Warehouse workers at the Port of Los Angeles went on strike April 6 for the third time in seven months to protest the company’s ongoing violation of U.S. labor laws under the National Labor Relations Act. Over 200 workers employed through “temp” staffing agency AMR/SSI at California Cartage, the major warehouse for Amazon, Lowe’s and Kmart/Sears, were told April 4 their jobs were ending April 30. They countered by demanding the firm make them direct employees.
Working with the Warehouse Workers Resource Center, the workers’ concerns about health, safety and hostile working conditions were summarized in a 2014 class action lawsuit citing violations of Los Angeles’ living wage law. In November, they got the state Occupational Safety and Health Administration to issue citations against the company. “The retaliation we are experiencing has been ongoing,” said longtime worker Victor Gonzales, adding, “but our fight will go on, past May 1, until we win.” (warehouseworkers.org, April 6)
When 26,000 faculty members in the 23-campus California State University system organized to strike in mid-April for higher pay in a three-year contract, administrators at CSU blinked. This came after an independent report in late March supported the California Faculty Association’s demand for a 5 percent raise in 2014-15, countering the administration’s offer of 2 percent. The 5 percent increase takes effect June 30, followed by a 2 percent increase for 2015-16 on July 1. So salaries for tenured-track faculty, lecturers with temporary contracts, librarians, counselors and coaches will increase 7 percent this summer. During 2016-17, teaching staff will receive a 3.5 percent increase, with about half the staff receiving an additional 2.7 percent tied to years of service. The only concession was changing the requirement for vesting in the pension plan from five to 10 years.
“What the CSU faculty have done is historic. We avoided the largest strike in U.S. higher education ever,” said CFA President Jennifer Eagan, referring to CSU’s 460,000 student body. (AP, April 8)
Some 5,000 active and retired coal miners marched through the streets of Waynesburg, Pa., on April 1 to safeguard their jobs and pensions threatened when five coal companies filed for bankruptcy in 2015. When a company files for bankruptcy, it can petition the court for relief from paying pensions as part of its debt restructuring. This allows firms to back out of collective bargaining agreements, laying off workers and stealing pay they have already earned.
Coal miners, organized by the Mine Workers (UMWA), were bused in from neighboring states to demonstrate the power of organized labor and show solidarity. Mine Workers’ spokesperson Phil Smith said, “Our message is companies can file papers and judges can make decisions, but we’re the ones that make the decision whether to work under an agreement.” (powersource.post-gazette.com, April 1)
An important precedent was set in 2015 when Patriot Coal tried to nullify its collective bargaining contract through bankruptcy. The UMWA threatened to strike, forcing the company to negotiate a new contract with pensions mostly intact. (wvmetronews.com, June 3, 2015)

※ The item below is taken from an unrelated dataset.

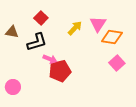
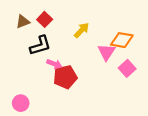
pink triangle: (98, 24) -> (107, 52), moved
brown triangle: (12, 32) -> (23, 22), moved, turned -32
pink circle: (13, 87) -> (21, 103), moved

Equal Pay Day, April 12, marks the extra 103 days the average woman needs to work to earn as much as a white man during the past year. Though women are half the workforce and earn more college degrees than men, the typical full-time, year-round white woman worker only earns 79 cents to a white male worker’s $1. But women of color and mothers earn even less: Black women earn only 60 cents and Latinas only 55 cents, respectively, while mothers earn only 73 cents compared to fathers. The National Committee on Pay Equity notes that over the course of their working life, women stand to lose at least $250,000 because of such wage theft, which profoundly affects the quality of life of working families.
Every year women’s, organized labor and legal groups demand an end to this blatant discrimination and outright greed by capitalist companies. Even though the Equal Pay Act was passed in 1963, employers have not complied, so other bills have been passed, or are pending, to end this inequality. The Economic Policy Institute’s 12-point agenda focuses on the needs of low – and medium-wage women workers (most are women of color) to end this obvious form of ruling-class criminality.